State lost $1.7M on blustery day off
Advertiser Staff
It cost nearly $1.7 million for the state to grant administrative leave to 8,973 executive branch employees on Jan. 16 as a precaution against potentially dangerous winds, according to Russell Pang, spokesman for Gov. Linda Lingle.
Facing forecasted winds of up to 65 mph, the governor ordered "nonessential" state employees on Kaua'i, O'ahu and Maui County to stay home, and public schools everywhere except the Big Island were closed. Honolulu and Maui counties also instructed employees not to report to work.
Roughly 63 percent of the executive branch's 14,296 employees on O'ahu, Maui, Kaua'i, Lana'i and Moloka'i did not work that day. The state's 7,650 Big Island employees remained on the job.

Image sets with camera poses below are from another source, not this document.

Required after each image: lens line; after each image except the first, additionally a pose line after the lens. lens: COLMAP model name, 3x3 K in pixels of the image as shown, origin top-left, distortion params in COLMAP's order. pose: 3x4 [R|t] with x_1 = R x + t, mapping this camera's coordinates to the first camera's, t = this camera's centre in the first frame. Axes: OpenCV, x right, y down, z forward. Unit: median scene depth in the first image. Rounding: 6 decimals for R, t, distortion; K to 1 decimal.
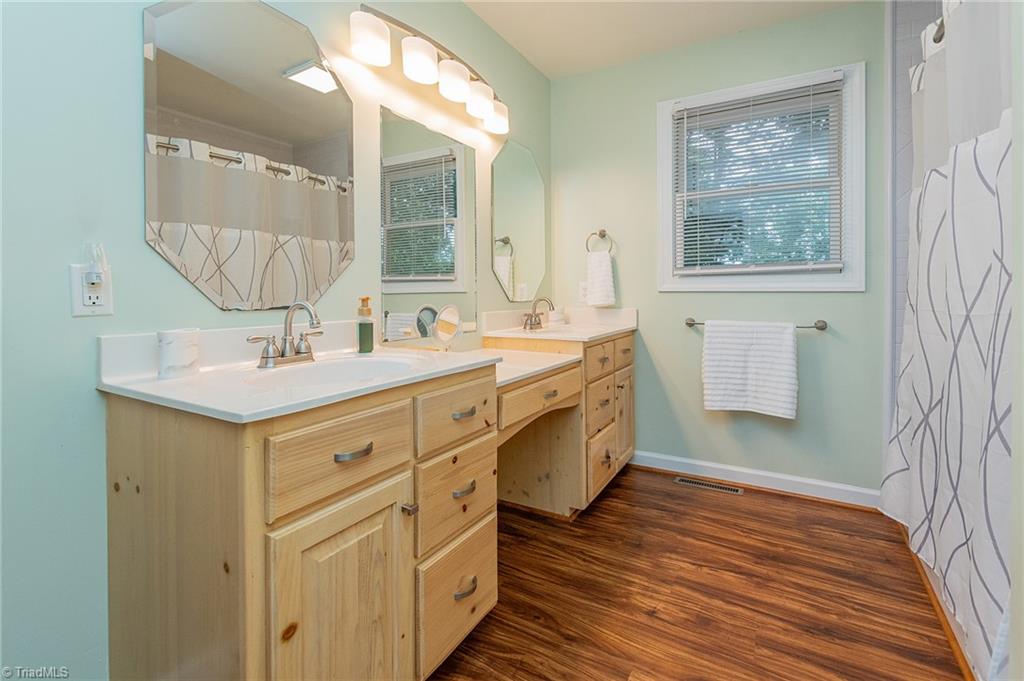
lens RADIAL K [[461.2, 0, 513.8], [0, 461.2, 297.2], [0, 0, 1]] dist [0.002612, -0.000371]
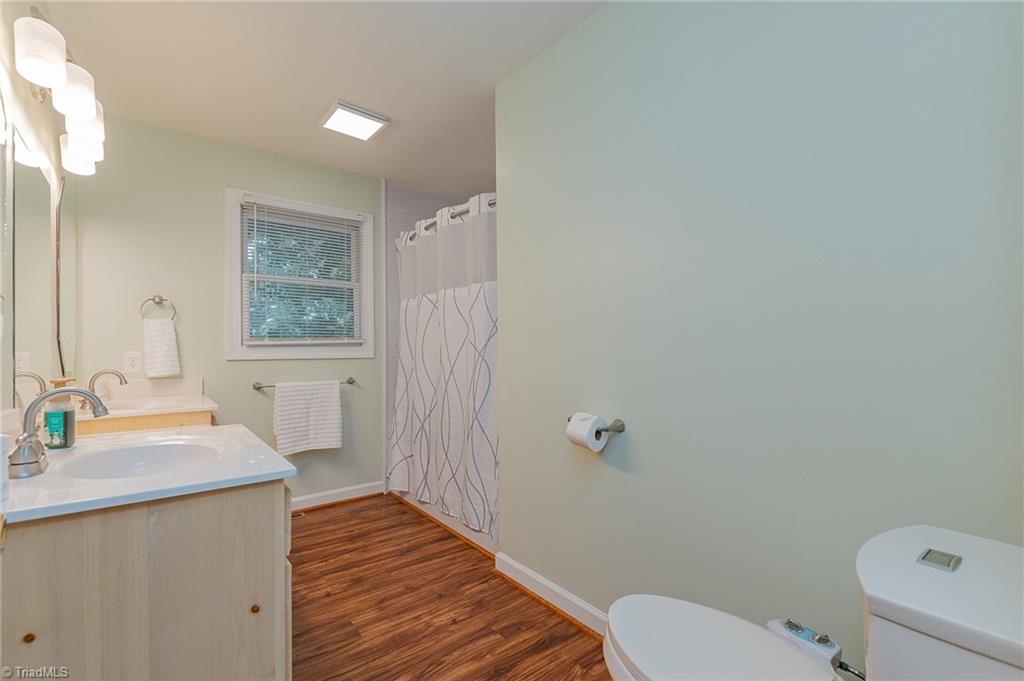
lens RADIAL K [[449.9, 0, 518.1], [0, 449.9, 342.9], [0, 0, 1]] dist [0.003933, -0.000529]
pose [[0.356318, 0.014430, 0.934253, -0.621325], [0.015915, 0.999642, -0.021510, -0.027656], [-0.934229, 0.022533, 0.355961, -0.026342]]
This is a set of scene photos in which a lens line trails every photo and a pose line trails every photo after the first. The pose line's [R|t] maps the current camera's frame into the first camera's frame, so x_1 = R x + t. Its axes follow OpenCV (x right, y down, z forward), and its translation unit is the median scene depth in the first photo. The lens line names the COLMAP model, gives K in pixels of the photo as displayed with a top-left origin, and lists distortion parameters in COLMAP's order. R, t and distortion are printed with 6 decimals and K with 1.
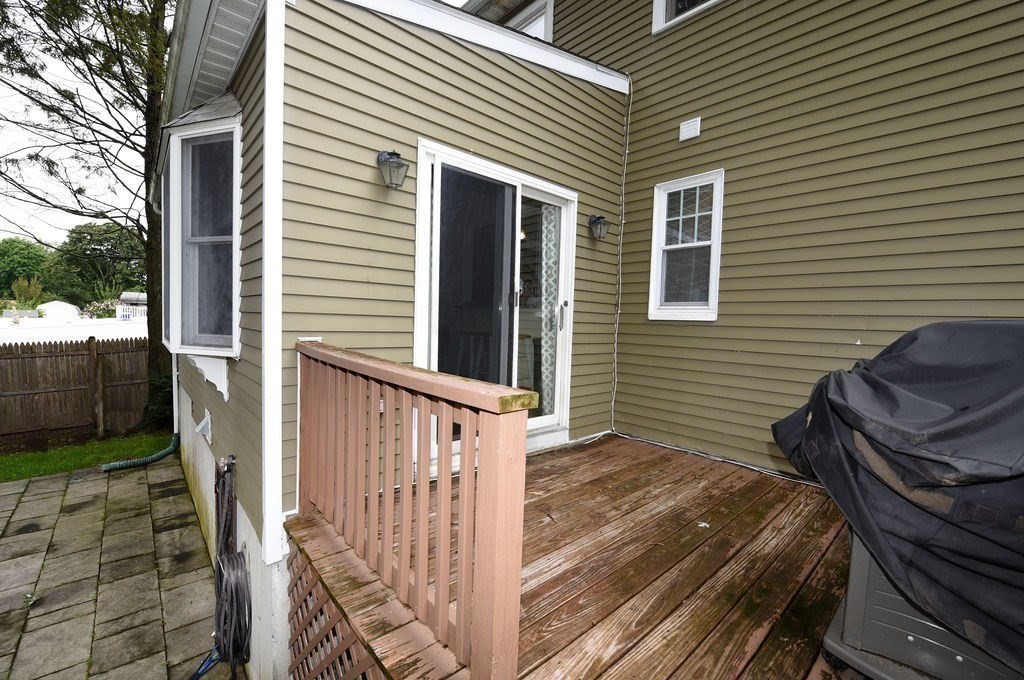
lens RADIAL K [[424.8, 0, 520.4], [0, 424.8, 343.8], [0, 0, 1]] dist [-0.018445, -0.000394]
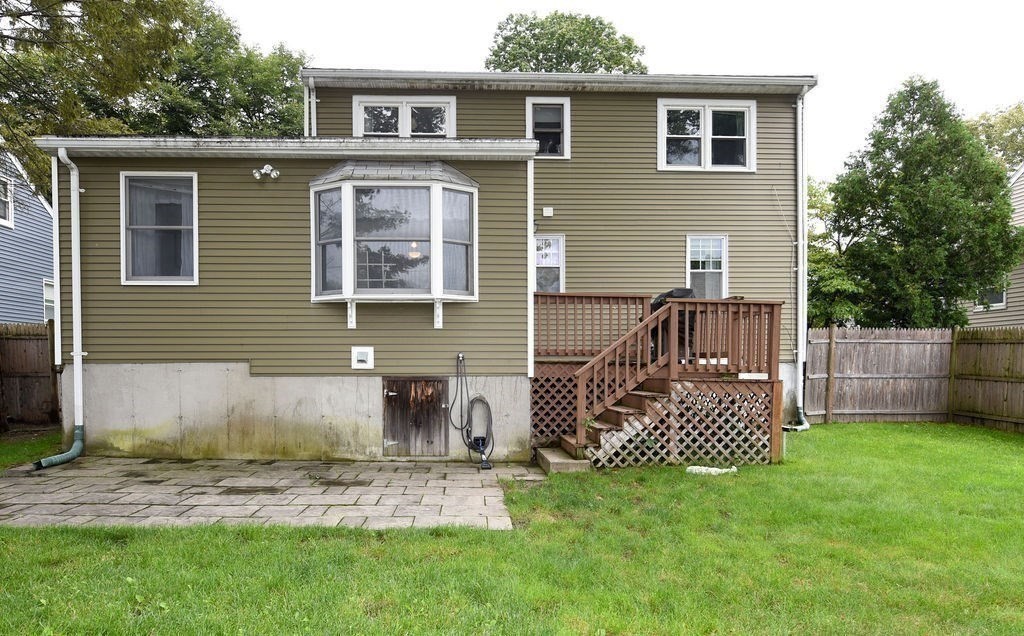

The figures do not include the Department of Education, the University of Hawai'i, the Judiciary, the Office of Hawaiian Affairs, the Legislature or Hawaii Health Systems Corp., which manage their own payrolls.
All told, the state has 51,800 employees.
Although the highest recorded gusts on O'ahu on Jan. 16 hit about 49 mph and there were no major reports of damage from the storm, state and county officials justified the decision to keep workers at home as an appropriate safety precaution.